Without paid leave, workers particularly women are often forced out of work altogether. In September alone, 865,000 women dropped out of the workforce entirely, some because they had no choice with children at home from school.

Advocates had tried for years to get a paid leave measure passed in the state legislature and were hopeful that with Democratic majorities in both chambers and in the governors office, theyd succeed last year. Gov. Jared Polis had even said that paid family leave was part of his agenda.

But proposed legislation failed after massive pushback from big businesses. Of all the bills before the legislature last year, the paid family leave bill drew the most attention from lobbyists, according to one analysis by The Colorado Sun .

Businesses argue that the policy would be too costly, requiring a whole new infrastructure in the state to implement it, and that it would be hard on small businesses, said Loren Furman, senior vice president of state and federal relations at the Colorado Chamber of Commerce.

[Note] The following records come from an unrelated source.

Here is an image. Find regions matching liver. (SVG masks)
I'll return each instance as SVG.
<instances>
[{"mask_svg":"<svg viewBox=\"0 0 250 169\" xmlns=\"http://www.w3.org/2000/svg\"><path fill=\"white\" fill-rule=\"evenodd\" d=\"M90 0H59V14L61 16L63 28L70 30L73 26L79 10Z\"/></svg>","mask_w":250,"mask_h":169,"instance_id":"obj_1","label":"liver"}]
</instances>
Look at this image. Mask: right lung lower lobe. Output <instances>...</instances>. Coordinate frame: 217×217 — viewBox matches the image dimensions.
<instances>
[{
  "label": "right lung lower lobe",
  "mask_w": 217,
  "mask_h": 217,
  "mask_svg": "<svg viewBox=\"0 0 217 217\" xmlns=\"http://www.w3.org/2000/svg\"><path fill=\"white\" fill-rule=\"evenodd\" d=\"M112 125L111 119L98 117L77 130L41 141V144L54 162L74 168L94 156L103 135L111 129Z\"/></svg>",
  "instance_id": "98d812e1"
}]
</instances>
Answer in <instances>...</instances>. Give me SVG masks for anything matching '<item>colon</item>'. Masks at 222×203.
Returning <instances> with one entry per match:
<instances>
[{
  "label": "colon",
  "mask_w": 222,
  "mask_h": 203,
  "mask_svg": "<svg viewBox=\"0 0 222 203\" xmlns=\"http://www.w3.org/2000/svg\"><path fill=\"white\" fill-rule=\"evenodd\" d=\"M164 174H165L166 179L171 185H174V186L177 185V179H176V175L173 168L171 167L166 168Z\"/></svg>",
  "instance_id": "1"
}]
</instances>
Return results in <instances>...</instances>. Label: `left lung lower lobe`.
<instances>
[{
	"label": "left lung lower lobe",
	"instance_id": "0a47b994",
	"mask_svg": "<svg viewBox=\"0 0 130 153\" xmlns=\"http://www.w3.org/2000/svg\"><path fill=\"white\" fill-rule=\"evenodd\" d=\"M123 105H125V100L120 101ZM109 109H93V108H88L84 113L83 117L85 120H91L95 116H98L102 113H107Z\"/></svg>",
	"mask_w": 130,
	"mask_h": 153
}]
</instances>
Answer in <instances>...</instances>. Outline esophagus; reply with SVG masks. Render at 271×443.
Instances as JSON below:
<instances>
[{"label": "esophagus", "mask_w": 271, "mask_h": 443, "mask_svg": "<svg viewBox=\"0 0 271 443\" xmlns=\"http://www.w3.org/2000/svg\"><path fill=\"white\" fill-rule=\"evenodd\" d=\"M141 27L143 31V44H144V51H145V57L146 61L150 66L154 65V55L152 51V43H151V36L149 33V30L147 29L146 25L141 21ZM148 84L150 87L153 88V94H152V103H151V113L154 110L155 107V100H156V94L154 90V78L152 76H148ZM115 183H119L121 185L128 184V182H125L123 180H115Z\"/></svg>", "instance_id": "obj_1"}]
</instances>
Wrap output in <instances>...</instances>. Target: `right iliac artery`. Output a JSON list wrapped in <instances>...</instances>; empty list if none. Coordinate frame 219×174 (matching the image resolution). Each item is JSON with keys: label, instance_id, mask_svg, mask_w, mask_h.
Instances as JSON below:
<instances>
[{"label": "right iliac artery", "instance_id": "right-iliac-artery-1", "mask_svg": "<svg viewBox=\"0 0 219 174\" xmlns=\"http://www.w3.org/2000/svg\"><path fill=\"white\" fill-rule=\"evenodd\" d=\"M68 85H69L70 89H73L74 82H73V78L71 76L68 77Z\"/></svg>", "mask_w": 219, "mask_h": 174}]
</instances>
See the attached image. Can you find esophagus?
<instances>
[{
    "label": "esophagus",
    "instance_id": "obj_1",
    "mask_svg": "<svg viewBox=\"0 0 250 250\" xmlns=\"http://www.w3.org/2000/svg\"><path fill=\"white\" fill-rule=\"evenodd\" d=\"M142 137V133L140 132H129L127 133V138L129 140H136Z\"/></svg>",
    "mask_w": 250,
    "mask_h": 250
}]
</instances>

We worked hard to try and find a compromise, she said, emphasizing that the chamber does support paid leave.

Lobbyists fought line by line over different details in the bill, such as how long the leave period would be, what the exemption for small businesses would look like, and who would be covered, Winter said.

Every single organization or lobbyist had their own little thing they wanted to change, she said.

Frustrated with the pushback, advocates decided to put the issue to voters. A yes or no ballot initiative was just simpler, Winter said, noting that at least 200 mostly small businesses backed the referendum.